● **EXERCISE AIM**: A verbatim copy of the listing is the expected output.

● **TASK DATA**:
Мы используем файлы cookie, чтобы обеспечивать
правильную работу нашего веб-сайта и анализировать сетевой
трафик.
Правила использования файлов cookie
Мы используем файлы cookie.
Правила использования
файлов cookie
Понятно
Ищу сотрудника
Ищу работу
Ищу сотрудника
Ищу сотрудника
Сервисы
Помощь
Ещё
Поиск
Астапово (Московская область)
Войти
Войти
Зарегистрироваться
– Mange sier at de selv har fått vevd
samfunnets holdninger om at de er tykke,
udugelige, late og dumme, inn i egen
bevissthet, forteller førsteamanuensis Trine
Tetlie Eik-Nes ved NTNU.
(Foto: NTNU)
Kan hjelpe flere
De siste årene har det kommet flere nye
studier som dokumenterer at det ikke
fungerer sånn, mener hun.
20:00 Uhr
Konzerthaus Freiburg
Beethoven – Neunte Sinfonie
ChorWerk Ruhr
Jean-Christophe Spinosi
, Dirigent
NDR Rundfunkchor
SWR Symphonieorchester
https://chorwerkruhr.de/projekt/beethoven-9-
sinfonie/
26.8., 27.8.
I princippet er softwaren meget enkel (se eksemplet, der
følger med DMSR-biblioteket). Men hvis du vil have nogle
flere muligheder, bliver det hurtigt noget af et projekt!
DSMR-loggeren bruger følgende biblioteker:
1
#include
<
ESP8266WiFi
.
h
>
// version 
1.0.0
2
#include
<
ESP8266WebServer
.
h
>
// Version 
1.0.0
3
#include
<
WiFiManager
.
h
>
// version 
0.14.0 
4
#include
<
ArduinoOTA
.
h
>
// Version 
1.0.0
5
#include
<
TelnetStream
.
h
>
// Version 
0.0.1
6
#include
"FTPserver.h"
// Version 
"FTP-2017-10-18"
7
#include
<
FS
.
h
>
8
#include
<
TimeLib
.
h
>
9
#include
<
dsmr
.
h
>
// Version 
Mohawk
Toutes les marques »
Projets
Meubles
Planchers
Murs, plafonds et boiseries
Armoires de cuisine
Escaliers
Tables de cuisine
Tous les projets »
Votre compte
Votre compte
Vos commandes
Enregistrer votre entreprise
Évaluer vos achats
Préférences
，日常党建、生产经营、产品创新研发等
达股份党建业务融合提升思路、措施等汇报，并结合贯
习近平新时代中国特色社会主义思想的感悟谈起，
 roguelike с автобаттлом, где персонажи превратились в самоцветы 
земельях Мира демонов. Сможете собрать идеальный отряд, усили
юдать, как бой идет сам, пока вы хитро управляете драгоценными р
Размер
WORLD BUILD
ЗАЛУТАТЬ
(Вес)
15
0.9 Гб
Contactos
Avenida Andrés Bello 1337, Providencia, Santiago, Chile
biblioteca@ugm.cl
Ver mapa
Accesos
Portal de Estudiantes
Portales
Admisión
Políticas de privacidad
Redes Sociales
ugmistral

● **TASK SOLUTION**:
Мы используем файлы cookie, чтобы обеспечивать
правильную работу нашего веб-сайта и анализировать сетевой
трафик.
Правила использования файлов cookie
Мы используем файлы cookie.
Правила использования
файлов cookie
Понятно
Ищу сотрудника
Ищу работу
Ищу сотрудника
Ищу сотрудника
Сервисы
Помощь
Ещё
Поиск
Астапово (Московская область)
Войти
Войти
Зарегистрироваться
– Mange sier at de selv har fått vevd
samfunnets holdninger om at de er tykke,
udugelige, late og dumme, inn i egen
bevissthet, forteller førsteamanuensis Trine
Tetlie Eik-Nes ved NTNU.
(Foto: NTNU)
Kan hjelpe flere
De siste årene har det kommet flere nye
studier som dokumenterer at det ikke
fungerer sånn, mener hun.
20:00 Uhr
Konzerthaus Freiburg
Beethoven – Neunte Sinfonie
ChorWerk Ruhr
Jean-Christophe Spinosi
, Dirigent
NDR Rundfunkchor
SWR Symphonieorchester
https://chorwerkruhr.de/projekt/beethoven-9-
sinfonie/
26.8., 27.8.
I princippet er softwaren meget enkel (se eksemplet, der
følger med DMSR-biblioteket). Men hvis du vil have nogle
flere muligheder, bliver det hurtigt noget af et projekt!
DSMR-loggeren bruger følgende biblioteker:
1
#include
<
ESP8266WiFi
.
h
>
// version 
1.0.0
2
#include
<
ESP8266WebServer
.
h
>
// Version 
1.0.0
3
#include
<
WiFiManager
.
h
>
// version 
0.14.0 
4
#include
<
ArduinoOTA
.
h
>
// Version 
1.0.0
5
#include
<
TelnetStream
.
h
>
// Version 
0.0.1
6
#include
"FTPserver.h"
// Version 
"FTP-2017-10-18"
7
#include
<
FS
.
h
>
8
#include
<
TimeLib
.
h
>
9
#include
<
dsmr
.
h
>
// Version 
Mohawk
Toutes les marques »
Projets
Meubles
Planchers
Murs, plafonds et boiseries
Armoires de cuisine
Escaliers
Tables de cuisine
Tous les projets »
Votre compte
Votre compte
Vos commandes
Enregistrer votre entreprise
Évaluer vos achats
Préférences
，日常党建、生产经营、产品创新研发等
达股份党建业务融合提升思路、措施等汇报，并结合贯
习近平新时代中国特色社会主义思想的感悟谈起，
 roguelike с автобаттлом, где персонажи превратились в самоцветы 
земельях Мира демонов. Сможете собрать идеальный отряд, усили
юдать, как бой идет сам, пока вы хитро управляете драгоценными р
Размер
WORLD BUILD
ЗАЛУТАТЬ
(Вес)
15
0.9 Гб
Contactos
Avenida Andrés Bello 1337, Providencia, Santiago, Chile
biblioteca@ugm.cl
Ver mapa
Accesos
Portal de Estudiantes
Portales
Admisión
Políticas de privacidad
Redes Sociales
ugmistral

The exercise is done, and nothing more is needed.